* **Work to be completed**
In the data below, the answer is the run of lines from the line containing "(487, 235) none" through the line containing "(525, 257) none", both included; print it exactly and nothing else.

Input data: Begin

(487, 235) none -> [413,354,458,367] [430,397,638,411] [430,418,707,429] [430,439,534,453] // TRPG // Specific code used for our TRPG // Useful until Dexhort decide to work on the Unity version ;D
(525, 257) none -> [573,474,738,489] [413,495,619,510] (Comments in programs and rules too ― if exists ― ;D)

Input data: End
Input data: Begin

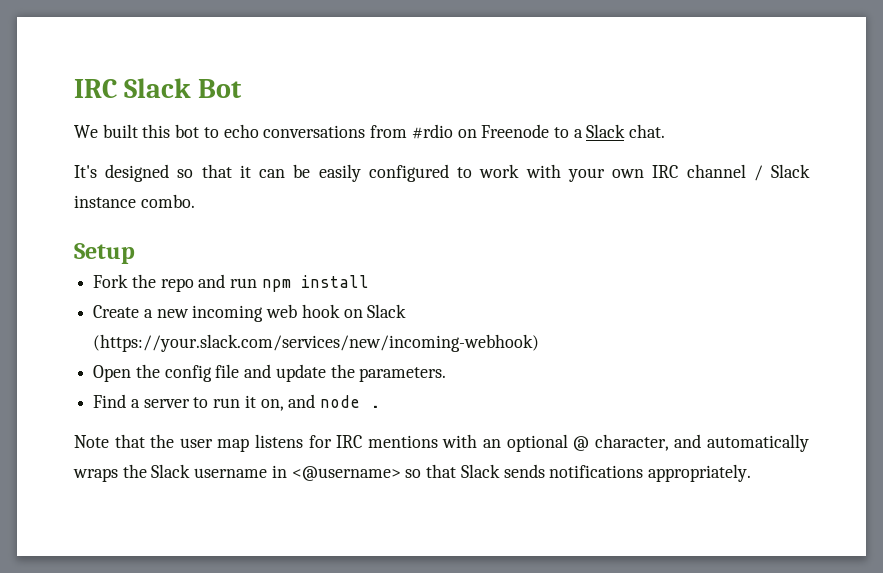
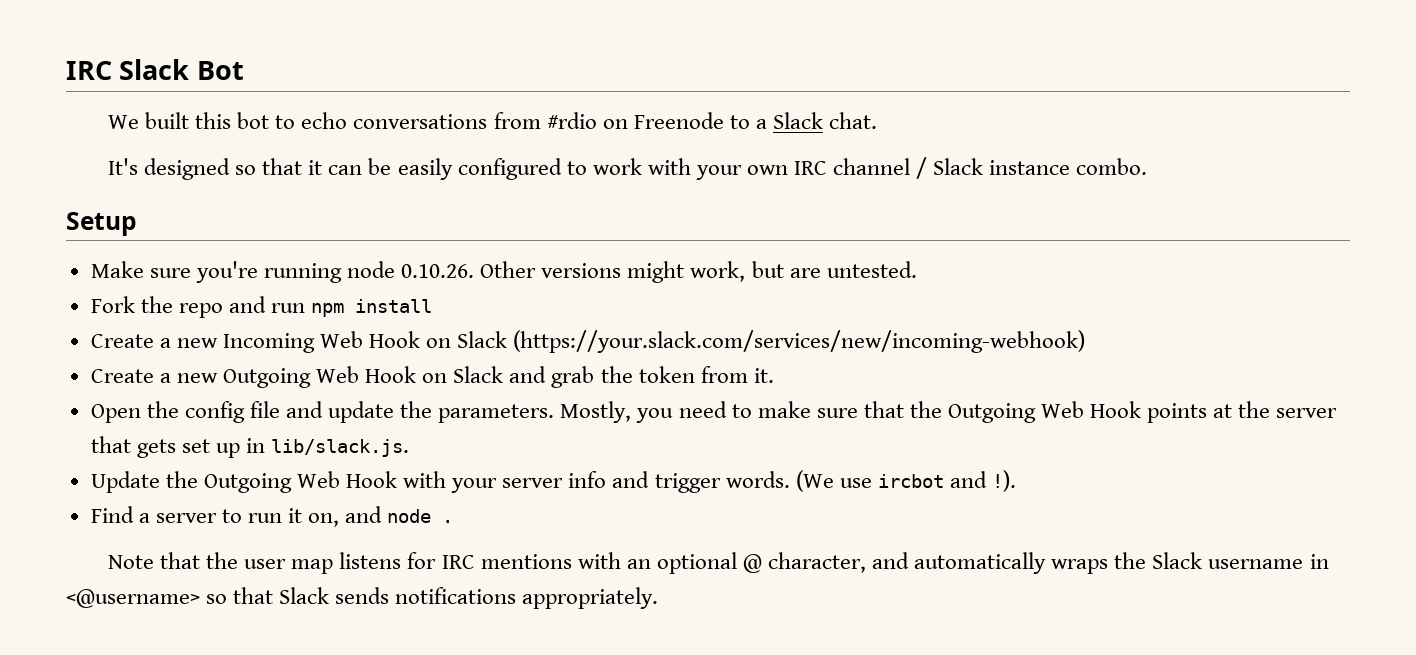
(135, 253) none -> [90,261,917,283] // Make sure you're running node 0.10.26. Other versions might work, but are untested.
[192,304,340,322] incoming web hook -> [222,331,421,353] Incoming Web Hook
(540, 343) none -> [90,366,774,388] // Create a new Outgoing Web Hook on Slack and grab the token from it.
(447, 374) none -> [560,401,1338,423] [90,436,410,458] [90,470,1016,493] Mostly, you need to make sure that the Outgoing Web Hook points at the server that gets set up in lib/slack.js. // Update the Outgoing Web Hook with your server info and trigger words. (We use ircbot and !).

Input data: End
Input data: Begin

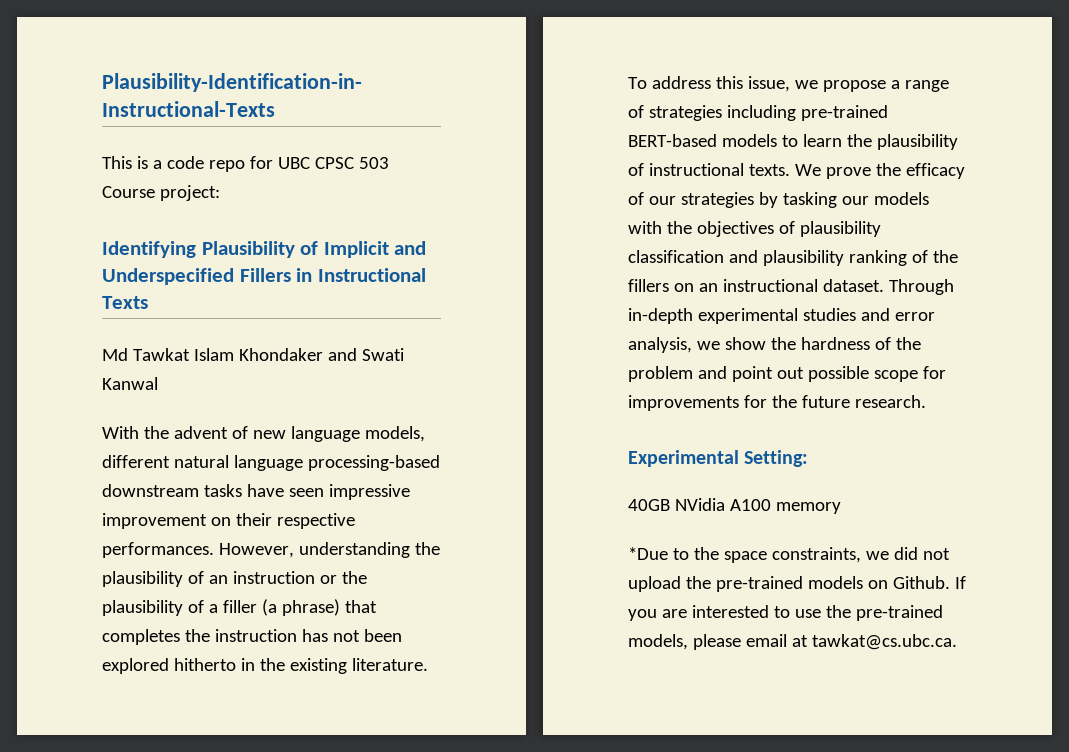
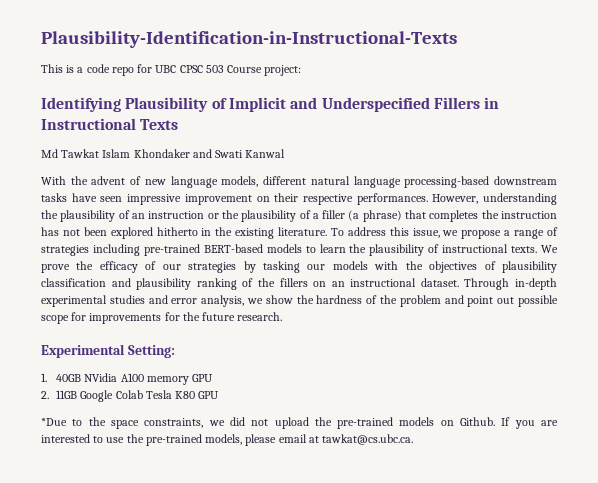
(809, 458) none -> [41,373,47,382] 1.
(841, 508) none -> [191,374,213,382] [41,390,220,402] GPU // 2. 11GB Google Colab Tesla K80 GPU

Input data: End

* **Answer to the problem**
(487, 235) none -> [413,354,458,367] [430,397,638,411] [430,418,707,429] [430,439,534,453] // TRPG // Specific code used for our TRPG // Useful until Dexhort decide to work on the Unity version ;D
(525, 257) none -> [573,474,738,489] [413,495,619,510] (Comments in programs and rules too ― if exists ― ;D)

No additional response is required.